Fludioxonil is a pyrrole-containing pesticide whose registration as a plant protection product is currently under review in the United States and Europe. There are concerns over its potential persistence and toxicity in the aquatic environment; however, the pyrrole moiety represents a potential reaction site for indirect photodegradation. In this study, the direct and indirect photodegradation of fludioxonil, along with pyrrole, 3-cyanopyrrole, and 3-phenylpyrrole, were investigated. Results showed that pyrrole moieties are capable of undergoing direct photoionization and sensitized photooxidation to form radical cation species, which then likely deprotonate and react with dissolved oxygen.
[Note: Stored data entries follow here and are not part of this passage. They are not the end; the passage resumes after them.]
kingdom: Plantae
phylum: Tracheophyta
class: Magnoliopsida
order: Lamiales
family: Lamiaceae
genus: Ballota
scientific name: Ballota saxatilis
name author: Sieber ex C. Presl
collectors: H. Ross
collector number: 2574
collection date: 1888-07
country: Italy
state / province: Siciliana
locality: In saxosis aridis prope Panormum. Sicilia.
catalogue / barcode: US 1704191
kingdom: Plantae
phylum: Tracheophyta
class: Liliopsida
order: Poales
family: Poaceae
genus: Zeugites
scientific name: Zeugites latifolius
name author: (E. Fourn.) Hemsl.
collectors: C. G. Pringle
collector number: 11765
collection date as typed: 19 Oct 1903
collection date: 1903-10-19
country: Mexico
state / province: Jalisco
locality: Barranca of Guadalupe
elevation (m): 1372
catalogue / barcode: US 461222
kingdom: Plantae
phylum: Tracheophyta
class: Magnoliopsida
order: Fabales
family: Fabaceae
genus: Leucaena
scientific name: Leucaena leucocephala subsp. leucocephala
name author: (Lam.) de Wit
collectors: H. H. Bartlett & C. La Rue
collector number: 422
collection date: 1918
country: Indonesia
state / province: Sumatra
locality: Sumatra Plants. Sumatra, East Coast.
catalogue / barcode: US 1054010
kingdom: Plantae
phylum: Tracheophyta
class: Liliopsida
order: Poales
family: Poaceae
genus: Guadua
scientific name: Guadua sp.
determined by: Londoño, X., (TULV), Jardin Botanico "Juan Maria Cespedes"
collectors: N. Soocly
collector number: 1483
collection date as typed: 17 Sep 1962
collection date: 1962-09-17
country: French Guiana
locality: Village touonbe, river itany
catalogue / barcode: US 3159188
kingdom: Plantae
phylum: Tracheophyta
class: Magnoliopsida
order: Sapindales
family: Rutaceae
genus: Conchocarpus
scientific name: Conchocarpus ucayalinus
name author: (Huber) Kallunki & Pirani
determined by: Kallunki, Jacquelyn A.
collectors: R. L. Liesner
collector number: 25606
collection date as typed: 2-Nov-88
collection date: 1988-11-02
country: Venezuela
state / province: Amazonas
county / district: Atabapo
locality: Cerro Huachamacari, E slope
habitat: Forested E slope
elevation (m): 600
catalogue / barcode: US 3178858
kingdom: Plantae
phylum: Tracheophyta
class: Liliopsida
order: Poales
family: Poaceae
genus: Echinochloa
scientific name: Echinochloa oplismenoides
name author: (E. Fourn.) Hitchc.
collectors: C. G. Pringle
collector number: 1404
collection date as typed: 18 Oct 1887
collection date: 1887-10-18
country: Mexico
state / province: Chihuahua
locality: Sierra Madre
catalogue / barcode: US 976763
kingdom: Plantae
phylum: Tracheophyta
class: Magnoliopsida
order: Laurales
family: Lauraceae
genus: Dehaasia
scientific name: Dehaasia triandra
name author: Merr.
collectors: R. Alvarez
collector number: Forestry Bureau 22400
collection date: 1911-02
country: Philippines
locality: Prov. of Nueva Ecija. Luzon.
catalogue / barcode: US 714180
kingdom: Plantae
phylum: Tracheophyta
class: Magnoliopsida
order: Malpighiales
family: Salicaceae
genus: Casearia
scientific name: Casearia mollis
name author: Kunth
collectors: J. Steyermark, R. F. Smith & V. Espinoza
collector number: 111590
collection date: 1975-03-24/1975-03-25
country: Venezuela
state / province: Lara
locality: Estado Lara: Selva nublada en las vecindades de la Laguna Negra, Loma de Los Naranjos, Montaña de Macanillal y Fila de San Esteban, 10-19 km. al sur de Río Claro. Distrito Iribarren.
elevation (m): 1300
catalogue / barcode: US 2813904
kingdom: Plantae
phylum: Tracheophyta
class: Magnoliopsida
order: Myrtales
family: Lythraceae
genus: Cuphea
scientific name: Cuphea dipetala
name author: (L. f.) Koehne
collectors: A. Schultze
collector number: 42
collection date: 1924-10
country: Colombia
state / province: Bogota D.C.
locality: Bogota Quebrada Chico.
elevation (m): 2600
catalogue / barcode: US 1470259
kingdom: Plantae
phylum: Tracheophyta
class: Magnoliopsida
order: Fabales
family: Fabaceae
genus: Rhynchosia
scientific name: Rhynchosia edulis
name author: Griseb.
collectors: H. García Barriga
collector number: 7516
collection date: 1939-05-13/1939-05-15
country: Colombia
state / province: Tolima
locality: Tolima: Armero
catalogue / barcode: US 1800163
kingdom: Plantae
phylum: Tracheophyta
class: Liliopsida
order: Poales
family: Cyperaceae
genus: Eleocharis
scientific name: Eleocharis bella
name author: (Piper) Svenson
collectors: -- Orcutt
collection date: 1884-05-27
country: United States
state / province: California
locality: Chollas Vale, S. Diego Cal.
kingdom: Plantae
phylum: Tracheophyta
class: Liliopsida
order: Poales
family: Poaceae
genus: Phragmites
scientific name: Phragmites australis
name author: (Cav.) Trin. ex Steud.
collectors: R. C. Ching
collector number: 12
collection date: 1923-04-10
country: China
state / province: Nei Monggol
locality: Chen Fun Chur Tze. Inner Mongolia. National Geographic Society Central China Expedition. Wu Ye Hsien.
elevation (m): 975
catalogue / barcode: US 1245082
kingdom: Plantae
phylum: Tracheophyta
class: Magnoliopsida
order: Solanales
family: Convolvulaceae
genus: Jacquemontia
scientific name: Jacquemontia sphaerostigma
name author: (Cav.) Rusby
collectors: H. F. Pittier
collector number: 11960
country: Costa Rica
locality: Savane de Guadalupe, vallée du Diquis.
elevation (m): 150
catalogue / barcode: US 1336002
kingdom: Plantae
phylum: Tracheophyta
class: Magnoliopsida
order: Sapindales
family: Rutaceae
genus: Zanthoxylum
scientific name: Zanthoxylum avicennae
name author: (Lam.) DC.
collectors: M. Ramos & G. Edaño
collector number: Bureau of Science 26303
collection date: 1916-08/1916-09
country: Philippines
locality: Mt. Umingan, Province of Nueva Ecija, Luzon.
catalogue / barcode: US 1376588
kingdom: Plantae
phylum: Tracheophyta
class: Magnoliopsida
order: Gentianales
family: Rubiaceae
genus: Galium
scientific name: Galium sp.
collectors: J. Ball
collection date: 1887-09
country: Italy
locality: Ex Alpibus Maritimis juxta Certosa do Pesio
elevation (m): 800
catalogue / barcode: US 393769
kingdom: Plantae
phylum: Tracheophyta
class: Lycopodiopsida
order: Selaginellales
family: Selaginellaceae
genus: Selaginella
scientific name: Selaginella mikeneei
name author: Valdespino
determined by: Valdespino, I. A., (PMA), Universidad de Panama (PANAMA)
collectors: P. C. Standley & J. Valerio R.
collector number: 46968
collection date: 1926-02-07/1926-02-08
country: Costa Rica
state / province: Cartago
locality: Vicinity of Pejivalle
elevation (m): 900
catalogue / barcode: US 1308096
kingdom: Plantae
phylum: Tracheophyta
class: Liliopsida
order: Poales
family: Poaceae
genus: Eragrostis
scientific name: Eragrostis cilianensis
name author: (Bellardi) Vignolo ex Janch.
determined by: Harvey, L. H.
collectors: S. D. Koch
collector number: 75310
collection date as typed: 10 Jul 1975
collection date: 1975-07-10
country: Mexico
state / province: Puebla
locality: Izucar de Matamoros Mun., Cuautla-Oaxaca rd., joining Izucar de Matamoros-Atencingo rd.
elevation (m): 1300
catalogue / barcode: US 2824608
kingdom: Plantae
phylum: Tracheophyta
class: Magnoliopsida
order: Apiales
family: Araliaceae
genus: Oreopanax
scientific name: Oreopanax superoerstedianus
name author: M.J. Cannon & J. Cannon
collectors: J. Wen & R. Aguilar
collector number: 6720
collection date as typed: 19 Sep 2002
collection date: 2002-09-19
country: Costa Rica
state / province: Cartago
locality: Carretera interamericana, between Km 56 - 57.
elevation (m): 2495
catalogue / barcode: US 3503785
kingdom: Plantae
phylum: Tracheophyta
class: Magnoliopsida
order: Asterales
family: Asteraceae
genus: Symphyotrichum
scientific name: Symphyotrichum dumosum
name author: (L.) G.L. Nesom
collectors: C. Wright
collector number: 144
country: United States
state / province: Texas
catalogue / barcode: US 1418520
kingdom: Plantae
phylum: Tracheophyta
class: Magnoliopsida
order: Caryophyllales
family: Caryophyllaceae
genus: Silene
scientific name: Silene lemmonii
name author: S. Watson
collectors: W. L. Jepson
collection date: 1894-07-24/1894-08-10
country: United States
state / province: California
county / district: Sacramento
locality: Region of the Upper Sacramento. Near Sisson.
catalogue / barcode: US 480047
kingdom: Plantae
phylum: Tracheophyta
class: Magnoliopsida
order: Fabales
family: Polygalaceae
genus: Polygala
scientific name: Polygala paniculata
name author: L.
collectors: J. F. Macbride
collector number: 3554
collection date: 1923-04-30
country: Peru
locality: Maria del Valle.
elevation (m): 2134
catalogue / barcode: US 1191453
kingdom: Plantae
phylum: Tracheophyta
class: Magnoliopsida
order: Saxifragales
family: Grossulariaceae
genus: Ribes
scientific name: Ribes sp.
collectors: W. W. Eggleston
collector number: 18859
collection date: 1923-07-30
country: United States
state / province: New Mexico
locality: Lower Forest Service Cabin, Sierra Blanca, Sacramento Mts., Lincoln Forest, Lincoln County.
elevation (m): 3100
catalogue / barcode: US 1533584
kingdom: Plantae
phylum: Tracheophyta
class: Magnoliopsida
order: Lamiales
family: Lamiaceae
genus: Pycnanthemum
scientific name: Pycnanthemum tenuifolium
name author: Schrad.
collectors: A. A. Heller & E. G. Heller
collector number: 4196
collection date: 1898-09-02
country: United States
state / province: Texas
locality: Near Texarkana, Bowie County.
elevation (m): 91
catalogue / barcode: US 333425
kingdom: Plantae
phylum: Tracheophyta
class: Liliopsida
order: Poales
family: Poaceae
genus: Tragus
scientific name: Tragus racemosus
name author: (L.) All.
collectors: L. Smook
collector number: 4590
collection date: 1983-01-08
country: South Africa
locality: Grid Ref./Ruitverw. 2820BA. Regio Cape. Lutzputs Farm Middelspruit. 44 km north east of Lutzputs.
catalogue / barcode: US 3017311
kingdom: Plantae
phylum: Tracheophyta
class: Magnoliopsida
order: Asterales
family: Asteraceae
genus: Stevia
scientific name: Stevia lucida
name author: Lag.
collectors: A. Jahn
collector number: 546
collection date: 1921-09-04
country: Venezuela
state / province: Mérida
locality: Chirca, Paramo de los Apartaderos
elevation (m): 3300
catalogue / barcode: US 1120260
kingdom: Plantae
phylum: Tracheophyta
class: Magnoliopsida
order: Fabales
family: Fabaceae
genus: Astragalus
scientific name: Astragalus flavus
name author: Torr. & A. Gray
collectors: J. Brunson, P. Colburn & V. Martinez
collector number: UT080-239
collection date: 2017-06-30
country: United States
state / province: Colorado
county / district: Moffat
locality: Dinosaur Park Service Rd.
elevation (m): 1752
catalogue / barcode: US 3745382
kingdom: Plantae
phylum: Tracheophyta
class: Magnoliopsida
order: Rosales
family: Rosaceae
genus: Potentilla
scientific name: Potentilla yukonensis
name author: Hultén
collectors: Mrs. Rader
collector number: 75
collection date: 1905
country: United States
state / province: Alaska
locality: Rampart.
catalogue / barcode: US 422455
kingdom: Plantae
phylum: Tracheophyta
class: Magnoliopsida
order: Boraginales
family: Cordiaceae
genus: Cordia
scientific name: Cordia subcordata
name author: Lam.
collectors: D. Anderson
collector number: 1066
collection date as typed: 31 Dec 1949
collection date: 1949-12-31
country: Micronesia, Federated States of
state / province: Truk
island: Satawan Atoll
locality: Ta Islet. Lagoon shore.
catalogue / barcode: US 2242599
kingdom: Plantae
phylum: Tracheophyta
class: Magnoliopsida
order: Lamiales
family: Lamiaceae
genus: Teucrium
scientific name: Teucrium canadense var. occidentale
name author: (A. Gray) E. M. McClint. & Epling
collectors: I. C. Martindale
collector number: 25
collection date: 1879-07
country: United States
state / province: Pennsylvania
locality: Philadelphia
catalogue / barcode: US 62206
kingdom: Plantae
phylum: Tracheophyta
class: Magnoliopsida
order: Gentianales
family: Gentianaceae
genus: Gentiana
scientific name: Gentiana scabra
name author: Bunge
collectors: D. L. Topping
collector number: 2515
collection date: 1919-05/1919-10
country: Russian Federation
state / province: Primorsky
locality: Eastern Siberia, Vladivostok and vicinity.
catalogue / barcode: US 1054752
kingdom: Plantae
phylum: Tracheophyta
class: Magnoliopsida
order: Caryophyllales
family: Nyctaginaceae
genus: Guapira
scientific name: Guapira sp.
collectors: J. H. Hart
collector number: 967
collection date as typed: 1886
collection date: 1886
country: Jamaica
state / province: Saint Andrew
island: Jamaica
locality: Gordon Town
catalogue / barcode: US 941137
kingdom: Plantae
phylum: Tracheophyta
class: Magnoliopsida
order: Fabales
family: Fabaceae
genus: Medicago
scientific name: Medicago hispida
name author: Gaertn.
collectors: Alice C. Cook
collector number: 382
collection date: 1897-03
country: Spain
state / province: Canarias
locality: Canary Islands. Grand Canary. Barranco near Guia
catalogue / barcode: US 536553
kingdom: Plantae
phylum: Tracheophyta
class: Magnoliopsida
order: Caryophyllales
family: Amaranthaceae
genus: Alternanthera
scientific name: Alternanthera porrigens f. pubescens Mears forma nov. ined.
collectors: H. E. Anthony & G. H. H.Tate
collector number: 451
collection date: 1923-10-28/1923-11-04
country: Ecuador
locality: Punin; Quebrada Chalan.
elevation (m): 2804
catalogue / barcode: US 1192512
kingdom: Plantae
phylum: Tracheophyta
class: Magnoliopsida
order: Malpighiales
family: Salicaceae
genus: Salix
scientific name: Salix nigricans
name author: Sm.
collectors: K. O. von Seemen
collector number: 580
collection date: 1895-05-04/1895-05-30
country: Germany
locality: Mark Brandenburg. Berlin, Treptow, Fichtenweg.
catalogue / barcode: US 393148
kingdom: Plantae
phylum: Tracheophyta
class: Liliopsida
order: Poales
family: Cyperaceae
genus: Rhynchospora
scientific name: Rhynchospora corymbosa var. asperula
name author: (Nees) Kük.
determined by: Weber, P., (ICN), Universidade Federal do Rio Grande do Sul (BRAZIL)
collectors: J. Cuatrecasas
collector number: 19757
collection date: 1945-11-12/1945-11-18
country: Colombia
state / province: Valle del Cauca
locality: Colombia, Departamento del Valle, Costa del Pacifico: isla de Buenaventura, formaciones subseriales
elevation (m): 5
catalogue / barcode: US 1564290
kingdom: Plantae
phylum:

Additionally, pyrrole moieties can undergo reactions with singlet oxygen (1O2). Furthermore, the presence of electron-withdrawing or -donating substituents substantially impacted the reaction rate with 1O2 as well as the one-electron oxidation potential of the pyrrole that dictates reactions with triplet states of dissolved organic matter (3CDOM*). For fludioxonil, which can undergo both direct and indirect photodegradation, the reaction rate constant with 1O2 alone resulted in a predicted t1/2 < 2 days in waters under sunlit near-surface conditions, suggesting it will not be persistent in aquatic systems. These results are useful for evaluating the environmental fate of fludioxonil as well as other pyrrole compounds.